Come? Con un mix di scelte di politica economica di chiaro stampo liberale, senza però ossessioni mercatiste, tenendo bene a mente che la “debolezza ciclica” dell’economia italiana – a prescindere dal contesto internazionale, che pur essendosi rasserenato, non è ancora “in condizioni di normalità” – è destinata a durare “almeno per tutto questo anno”. La ricetta di Draghi non è particolarmente originale, ma suona come rivoluzionaria perchè poco o nulla è stato fatto nella direzione che la banca centrale indica ormai dall’inizio degli anni Novanta. Proviamo a schematizzare. Primo: giù le tasse – l’incidenza delle entrate fiscali sul pil è al 43,3%, appena due punti sotto il massimo storico toccato nel 1997, mentre le imprese italiane hanno sul groppone 8 punti percentuali di carico fiscale in più dei loro competitor – ma solo attraverso la via virtuosa della riduzione strutturale della spesa primaria corrente, che nell’ultimo decennio è cresciuta di oltre due punti all’anno oltre l’inflazione. Secondo: il pil dipende dalla competitività, e questa dalla produttività di tutti i fattori. Del lavoro, che però deve coniugare la flessibilità con una maggiore protezione sociale, e del capitale, visto che la “gran parte del sistema produttivo è al riparo dalla concorrenza internazionale”. Qui vale la pena di sottolineare che Draghi non commette l’errore che molti fanno di sopravvalutare la quantità e il peso di quelle parti del tessuto produttivo che “hanno iniziato a ristrutturarsi”, dando una spinta importante all’export, con il grosso del capitalismo nostrano, ancora vittima dei suoi storici motivi di arretratezza.

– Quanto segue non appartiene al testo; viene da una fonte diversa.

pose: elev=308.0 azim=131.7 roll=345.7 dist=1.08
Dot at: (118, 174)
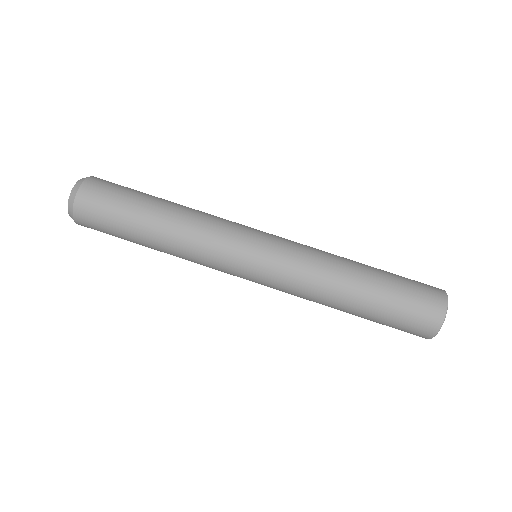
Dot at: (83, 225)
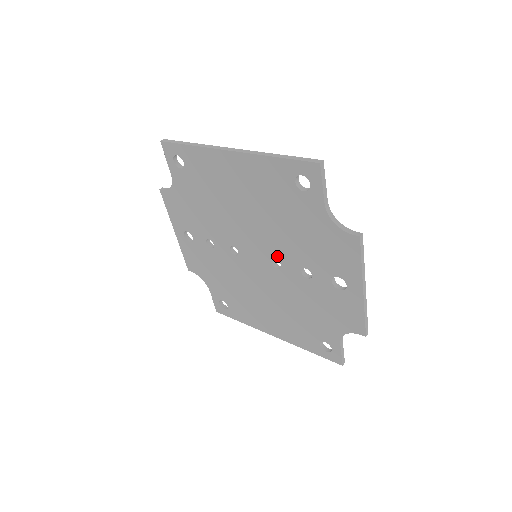
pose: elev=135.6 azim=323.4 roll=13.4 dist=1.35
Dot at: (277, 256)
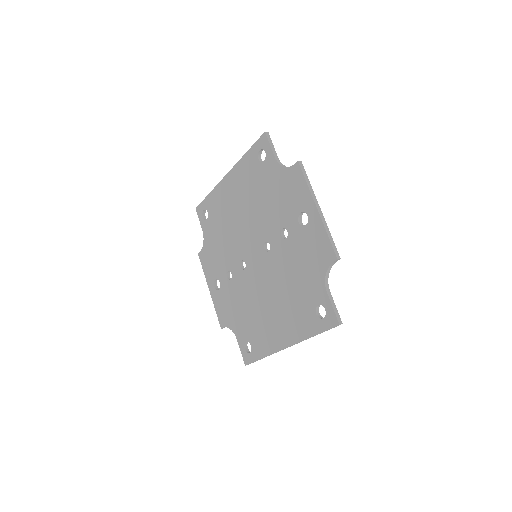
Dot at: (265, 237)
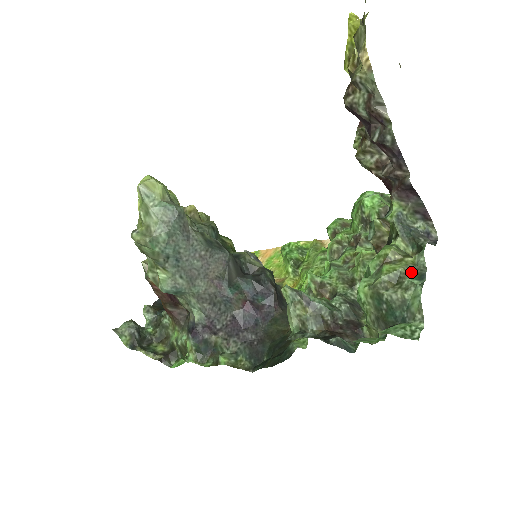
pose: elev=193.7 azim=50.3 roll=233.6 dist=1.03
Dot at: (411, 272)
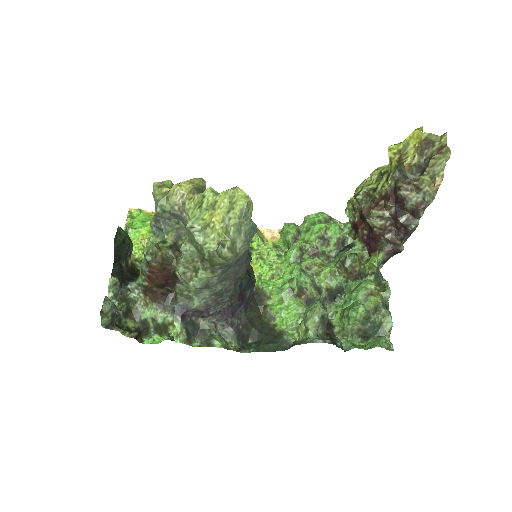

Terzo: il rilancio dei consumi è indispensabile, abbassando il prelievo fiscale e contributivo sulla busta paga. Quarto: occorre ripensare il meccanismo perverso – tanti soldi, poco sviluppo – che ha tenuto indietro il Mezzogiorno, che ha produttività e occupazione inferiori di un quinto rispetto al Centro-Nord. Qui Draghi non sposa la linea del decentramento a tutti i costi, e anzi pone paletti precisi per il federalismo fiscale, mostrandosi estraneo alle tendenze più gettonate. Quinto: bisogna realizzare la crescita senza aggravi di bilancio. Dopo aver tributato il doveroso riconoscimento a Prodi e Padoa-Schioppa per il risanamento, seppure parziale, conseguito negli ultimi due anni, il Governatore ha espresso fondati timori di un cambio di tendenza ed è tornato a richiedere, seppure nel medio periodo, un intervento forte sulle pensioni: rimuovendo vincoli e disincentivi al proseguimento del lavoro per chi sta nel regime retributivo, ampliando i margini di scelta dell’età di pensionamento per chi invece sta nel regime contributivo. Argomenti, questi, che per ora il governo Berlusconi sembra aver accantonato in nome della “pace sociale”.

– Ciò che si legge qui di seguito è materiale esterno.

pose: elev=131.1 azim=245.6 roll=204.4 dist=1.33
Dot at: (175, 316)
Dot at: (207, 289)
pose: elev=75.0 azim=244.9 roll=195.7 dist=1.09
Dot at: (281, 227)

Naturalmente nelle “considerazioni finali” non manca la parte dedicata alle banche, che Draghi sollecita ad approfittare del loro essere uscite tutto sommato indenni dallo tsunami della crisi finanziaria internazionale per adeguare patrimonio, organizzazione e governance societaria e per mettersi maggiormente in sintonia con la clientela, specie sul fronte del risparmio gestito. Insomma, il diligente Draghi i compiti li ha fatti. Ora spetta al duo Berlusconi-Tremonti approfittare dell’opportunità e trasferire nella Finanziaria “nuovo modello” quanto più possibile c’è scritto, e lasciato intendere, nella relazione della Banca d’Italia.